The Vatican acted to mend strained relations with Ukraine on Tuesday after Pope Francis upset Kyiv by referring to Russian ultra-nationalist Darya Dugina, who was killed by a car bomb near Moscow, as an innocent victim of war.
Last week, Ukrainian Foreign Minister Dmytro Kuleba summoned the Vatican’s ambassador in Kyiv to protest, saying the pope’s words were “unfair” and had “broken Ukraine’s heart.”
That move followed sharp criticism of the pope by Ukraine’s ambassador to the Vatican, Andrii Yurash.
Francis sparked the controversy last Wednesday while speaking off script at his weekly general audience on the day Ukraine marked its independence from Soviet rule in 1991 and six months after Russian forces invaded.
“Innocents pay for war,” Francis said in a sentence where he referred to “that poor girl thrown in the air by a bomb under the seat of a car in Moscow.”
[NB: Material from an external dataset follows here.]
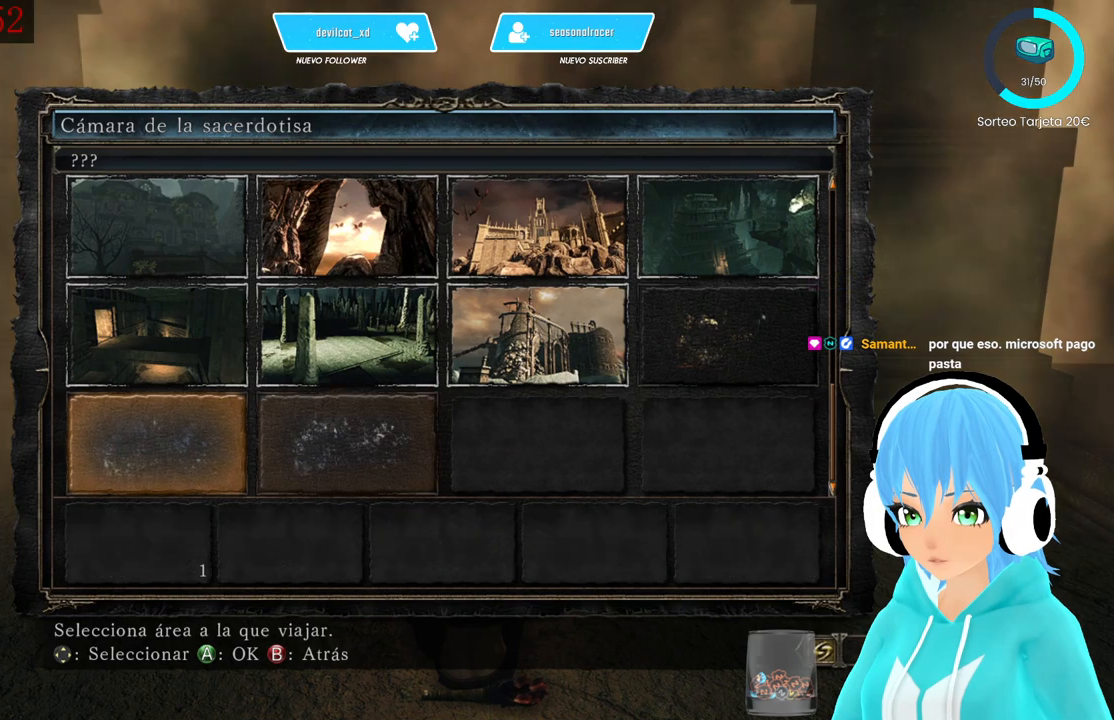
{"buttons": [], "left_stick": "center", "right_stick": "center", "events": [[83, "DPAD_RIGHT", "up"], [167, "DPAD_RIGHT", "down"], [250, "DPAD_RIGHT", "up"], [333, "DPAD_UP", "down"], [417, "DPAD_UP", "up"]]}
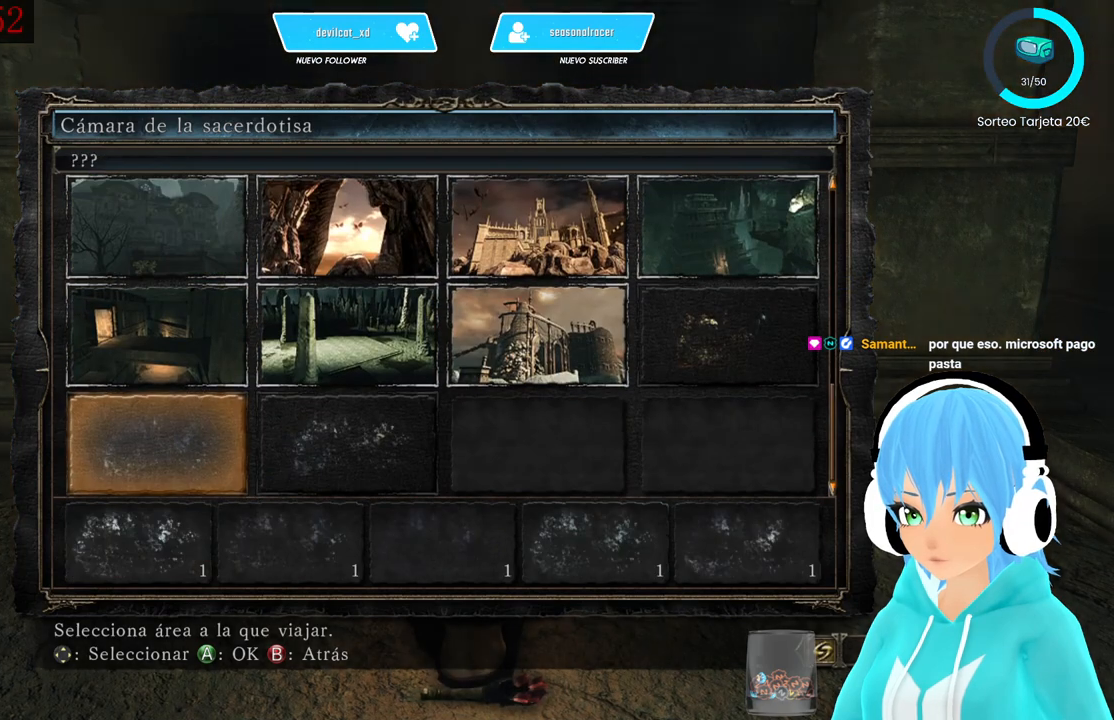
{"buttons": [], "left_stick": "center", "right_stick": "center", "events": []}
A Vatican statement on Tuesday did not specifically mention the pope comments on Dugina but spoke of recent “public discussion about the political significance” of the pope’s comments on Ukraine.
It said they should be seen as concern for human life and “not the taking of political stands.”
Alexander Dugin, Darya’s father, has long advocated the unification of Russian-speaking and other territories in a new Russian empire that would include Ukraine.
Darya Dugina broadly supported her father’s ideas and appeared on state TV in her own right to offer support for Russia’s actions in Ukraine.
Russia blamed the August 20 killing of Dugina on Ukrainian agents, an accusation Kyiv denies.
The Vatican statement said the war was “started by the Russian Federation,” a phrase a diplomat said appeared worded to assure Kyiv that the Vatican did not put Russia and Ukraine on the same plane.
In tweets on the day the pope made his comments, Yurash, the Ukrainian envoy to the Vatican, said: “How (is it) possible to mention one of (the) ideologists of (Russian) imperialism as (an) innocent victim? ... Can’t speak in same categories about aggressor and victim, rapist and raped.”
The Vatican statement said the pope had made numerous “clear and unequivocal” condemnations of the war as one that is “morally unjustified, unacceptable, barbarous, senseless, repugnant and sacrilegious.”
In an interview with Reuters last month, Francis said he wanted to visit Kyiv but also wanted to go to Moscow, preferably first, to promote peace.